§ **Domande**
A – Elenca tutte le figure, umane o animali, nominate nel brano su Pirandello.
B – Trascrivi come lista numerata le righe dell'elenco, partendo dall'inizio dell'elenco e fermandoti dopo la riga che contiene "是將頂部的嫩葉和嫩芽剪掉，這樣就能促進結果速". Ometti le righe vuote.

**** Testo da analizzare

In questa apertura, il narratore si rivolge direttamente al lettore, rivelando un gesto segreto, tanto innocuo in superficie quanto portatore di una carica liberatoria devastante. Lo sguardo della cagna, “che mi guarda senza staccarmi un momento gli occhi d’addosso”, è specchio di una coscienza morale che osserva e giudica, come una presenza che conosce la realtà inconfessabile che si cela dietro la maschera.
Il gesto – fare la carriola alla cagna – è caricato di significato: è un atto non giustificabile dalla razionalità, compiuto nel segreto, nella sospensione della maschera sociale. Pirandello qui esplora il tema della “cosciente follia”: la consapevolezza razionale di un comportamento assurdo ma liberatorio, che diventa sfogo silenzioso contro il proprio ruolo imposto.

********
**** Materiale fornito

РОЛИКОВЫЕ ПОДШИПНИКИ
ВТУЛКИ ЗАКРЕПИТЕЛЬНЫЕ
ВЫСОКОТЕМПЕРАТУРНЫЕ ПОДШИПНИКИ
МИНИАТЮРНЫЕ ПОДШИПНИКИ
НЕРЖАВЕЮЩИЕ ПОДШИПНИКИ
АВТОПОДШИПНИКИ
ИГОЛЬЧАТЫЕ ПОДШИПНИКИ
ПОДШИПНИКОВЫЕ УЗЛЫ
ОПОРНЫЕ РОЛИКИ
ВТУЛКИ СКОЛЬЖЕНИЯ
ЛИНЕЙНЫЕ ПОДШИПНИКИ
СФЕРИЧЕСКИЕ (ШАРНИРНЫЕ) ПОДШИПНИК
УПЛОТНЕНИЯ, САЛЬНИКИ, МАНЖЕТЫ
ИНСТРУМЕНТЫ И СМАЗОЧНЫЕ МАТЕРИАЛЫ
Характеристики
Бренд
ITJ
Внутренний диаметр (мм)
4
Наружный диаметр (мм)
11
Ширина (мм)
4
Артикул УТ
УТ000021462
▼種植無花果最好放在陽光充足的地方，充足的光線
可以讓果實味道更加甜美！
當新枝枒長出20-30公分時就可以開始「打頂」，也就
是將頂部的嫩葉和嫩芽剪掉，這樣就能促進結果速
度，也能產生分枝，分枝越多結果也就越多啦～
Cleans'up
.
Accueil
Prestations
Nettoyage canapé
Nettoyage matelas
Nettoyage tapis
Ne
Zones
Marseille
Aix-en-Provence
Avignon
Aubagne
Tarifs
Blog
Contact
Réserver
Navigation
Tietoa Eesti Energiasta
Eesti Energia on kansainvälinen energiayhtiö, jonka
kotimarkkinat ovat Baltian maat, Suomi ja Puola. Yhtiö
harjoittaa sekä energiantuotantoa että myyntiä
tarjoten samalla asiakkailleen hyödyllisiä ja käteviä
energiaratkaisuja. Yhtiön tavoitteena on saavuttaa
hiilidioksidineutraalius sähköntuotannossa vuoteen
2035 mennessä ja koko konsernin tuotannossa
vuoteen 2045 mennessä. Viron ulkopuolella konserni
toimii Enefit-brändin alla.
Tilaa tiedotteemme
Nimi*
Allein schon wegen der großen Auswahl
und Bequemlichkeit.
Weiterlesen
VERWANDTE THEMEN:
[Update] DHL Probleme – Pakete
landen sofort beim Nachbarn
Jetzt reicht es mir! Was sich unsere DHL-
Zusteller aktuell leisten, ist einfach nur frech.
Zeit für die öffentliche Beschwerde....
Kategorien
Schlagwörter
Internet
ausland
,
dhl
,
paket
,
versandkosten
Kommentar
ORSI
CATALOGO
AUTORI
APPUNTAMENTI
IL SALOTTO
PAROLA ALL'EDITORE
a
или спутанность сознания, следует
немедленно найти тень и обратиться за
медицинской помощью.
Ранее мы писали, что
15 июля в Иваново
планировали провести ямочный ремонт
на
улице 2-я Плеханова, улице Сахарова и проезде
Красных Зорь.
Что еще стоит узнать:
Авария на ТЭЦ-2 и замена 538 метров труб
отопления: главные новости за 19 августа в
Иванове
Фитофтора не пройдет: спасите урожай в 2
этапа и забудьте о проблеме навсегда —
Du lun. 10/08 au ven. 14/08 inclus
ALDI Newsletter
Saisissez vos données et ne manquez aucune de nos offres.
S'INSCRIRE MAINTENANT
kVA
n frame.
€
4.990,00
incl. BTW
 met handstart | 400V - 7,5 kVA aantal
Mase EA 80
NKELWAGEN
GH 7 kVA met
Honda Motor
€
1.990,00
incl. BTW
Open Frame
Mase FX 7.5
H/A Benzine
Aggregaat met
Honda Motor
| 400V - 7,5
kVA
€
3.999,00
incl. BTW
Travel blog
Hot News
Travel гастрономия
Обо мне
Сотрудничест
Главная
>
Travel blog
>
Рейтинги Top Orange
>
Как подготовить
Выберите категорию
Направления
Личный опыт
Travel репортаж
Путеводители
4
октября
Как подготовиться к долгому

********

§ **Soluzioni**
A –
- il narratore
- il lettore
- la cagna
- Pirandello

B –
1. РОЛИКОВЫЕ ПОДШИПНИКИ
2. ВТУЛКИ ЗАКРЕПИТЕЛЬНЫЕ
3. ВЫСОКОТЕМПЕРАТУРНЫЕ ПОДШИПНИКИ
4. МИНИАТЮРНЫЕ ПОДШИПНИКИ
5. НЕРЖАВЕЮЩИЕ ПОДШИПНИКИ
6. АВТОПОДШИПНИКИ
7. ИГОЛЬЧАТЫЕ ПОДШИПНИКИ
8. ПОДШИПНИКОВЫЕ УЗЛЫ
9. ОПОРНЫЕ РОЛИКИ
10. ВТУЛКИ СКОЛЬЖЕНИЯ
11. ЛИНЕЙНЫЕ ПОДШИПНИКИ
12. СФЕРИЧЕСКИЕ (ШАРНИРНЫЕ) ПОДШИПНИК
13. УПЛОТНЕНИЯ, САЛЬНИКИ, МАНЖЕТЫ
14. ИНСТРУМЕНТЫ И СМАЗОЧНЫЕ МАТЕРИАЛЫ
15. Характеристики
16. Бренд
17. ITJ
18. Внутренний диаметр (мм)
19. 4
20. Наружный диаметр (мм)
21. 11
22. Ширина (мм)
23. 4
24. Артикул УТ
25. УТ000021462
26. ▼種植無花果最好放在陽光充足的地方，充足的光線
27. 可以讓果實味道更加甜美！
28. 當新枝枒長出20-30公分時就可以開始「打頂」，也就
29. 是將頂部的嫩葉和嫩芽剪掉，這樣就能促進結果速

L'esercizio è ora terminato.